Exercise instructions - Every entry below needs to be printed again exactly, with its pictures left out.

════

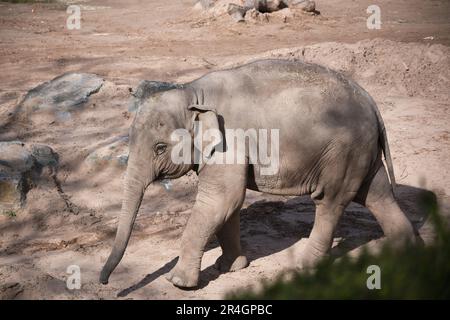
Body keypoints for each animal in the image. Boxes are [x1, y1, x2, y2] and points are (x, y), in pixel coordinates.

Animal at [100, 58, 416, 288]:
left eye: (160, 148)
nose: (104, 282)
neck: (192, 92)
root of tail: (373, 105)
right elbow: (229, 204)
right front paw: (229, 267)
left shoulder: (230, 141)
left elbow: (221, 200)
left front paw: (179, 283)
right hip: (361, 152)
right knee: (376, 194)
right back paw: (408, 253)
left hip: (343, 152)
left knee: (330, 201)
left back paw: (304, 267)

════

Result of the exercise -
Body keypoints for each animal in the image. Boxes are [x1, y1, x2, y2] and points are (x, y), in pixel coordinates.

Animal at [100, 58, 416, 288]:
left eye: (160, 148)
nose: (104, 282)
neck: (192, 92)
root of tail: (373, 105)
right elbow: (229, 204)
right front paw: (229, 267)
left shoulder: (230, 141)
left elbow: (221, 200)
left front paw: (179, 283)
right hip: (361, 152)
right knee: (376, 194)
right back paw: (408, 253)
left hip: (343, 152)
left knee: (330, 201)
left back paw: (304, 267)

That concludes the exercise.